- US picture sleeve

Single by the Supremes

from the album More Hits by The Supremes
- B-side: "Whisper You Love Me Boy"
- Released: April 15, 1965
- Recorded: February 24, 1965
- Studio: Hitsville U.S.A., Detroit
- Genre: Pop, rhythm and blues
- Length: 2:52
- Label: Motown
- Songwriter: Holland–Dozier–Holland
- Producers: Brian Holland; Lamont Dozier;

The Supremes singles chronology
| "Stop! In the Name of Love" (1965) | "Back in My Arms Again" (1965) | "Nothing but Heartaches" (1965) |

= Back in My Arms Again =

"Back in My Arms Again" is a 1965 song recorded by the Supremes for the Motown label.

Written and produced by Motown's main production team Holland–Dozier–Holland, "Back in My Arms Again" was the fifth consecutive number-one song for the group on the Billboard Hot 100 pop singles chart in the United States from June 6, 1965, through June 12, 1965, also topping the soul chart for a week.

==History==
Eddie Holland of the Holland–Dozier–Holland wrote the basis sketch for "Back in My Arms Again."

"Back in My Arms Again" was the last of five Supremes songs in a row to go number one (the others are "Where Did Our Love Go", "Baby Love", "Come See About Me", and "Stop! In the Name of Love"). The song's middle eight is almost identical to a later Holland-Dozier-Holland hit, The Isley Brothers "This Old Heart of Mine (Is Weak for You)".

On the album in which this single appeared, More Hits by the Supremes, and on the official single, each member is pictured separately on the front cover, with her signature above it.

The Supremes performed the song on The Mike Douglas Show, a syndicated daytime program, on May 5, 1965, and again on November 3. They performed the song nationally on the NBC variety program Hullabaloo! on Tuesday, 11 May 1965, peaking on the music charts in the following weeks.

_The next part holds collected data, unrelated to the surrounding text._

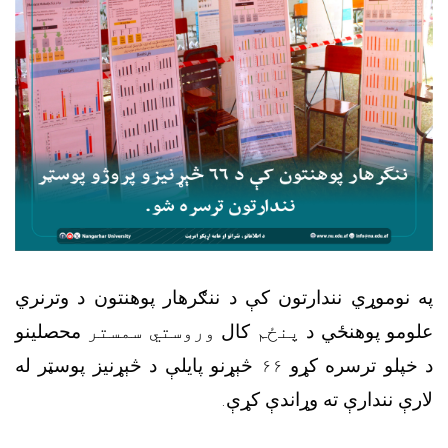
په نوموړي نندارتون کې د ننګرهار پوهنتون د وترنري
علومو پوهنځي د
پنځم
کال
وروستي سمستر
محصلینو
د خپلو ترسره کړو
۶۶
څېړنو پايلې د څېړنيز پوسټر له
لارې نندارې ته وړاندې کړې
.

Billboard said that "Back in My Arms Again" has "a strong teen lyric and a powerful vocal performance pitted against a hard rock backing in full support." Cash Box described it as "a rollicking, pop-r&b romancer about a lucky lass who gets back with her boyfriend after quite a hiatus." Record World chose it as one of their "Single Picks of the Week," stating that the Supremes are "unbeatable." Allmusic critic Ed Hogan called the rhythm section provided by the Funk Brothers "tight," the saxophone played by Mike Terry "rollicking" and the vibraphone played by James Gitten "dreamy."

==Personnel==
- Lead vocals by Diana Ross
- Background vocals by Florence Ballard and Mary Wilson
- All instruments by the Funk Brothers
  - Earl Van Dyke – piano
  - Joe Messina – guitar
  - James Jamerson – bass
  - Benny Benjamin – drums
  - James Gittens – vibraphone
  - Mike Terry – baritone saxophone

==Charts==

===Weekly charts===

| Chart (1965) | Peak position |
|---|---|
| Canada Top Singles (RPM) | 1 |
| Germany (GfK) | 34 |
| New Zealand (Billboard) | 12 |
| UK Singles (Official Charts) | 40 |
| US Billboard Hot 100 | 1 |
| US Hot Rhythm & Blues Singles (Billboard) | 1 |
| US Cashbox Top 100 | 1 |
| US Cashbox R&B | 1 |

===Year-end charts===

| Chart (1965) | Rank |
|---|---|
| Japan Foreign Hits (Billboard) | 1 |
| US Billboard Hot 100 | 37 |
| US Hot Rhythm & Blues Singles (Billboard) | 23 |
| US Cashbox Top 100 | 1 |
| US Cashbox R&B | 1 |

==Certifications==

| Region | Certification | Certified units/sales |
|---|---|---|
| United States | — | 1,000,000 |

==Later versions==
"Back in My Arms Again" returned to the Billboard Hot 100 in 1978 with a remake by Genya Ravan on a single (taken from the singer's album Urban Desire) which was Ravan's only Hot 100 entry, peaking at number 92.

The song almost made the Hot 100 in 1983 via a remake on Motown's Gordy label by female vocal group High Inergy who released what would be their last album, Groove Patrol, from which a near note-for-note remake of "Back in My Arms Again" was released as a single (the group's last) and reached number 105 on the Billboard Bubbling Under Hot 100 chart (without ranking on the magazine's R&B chart).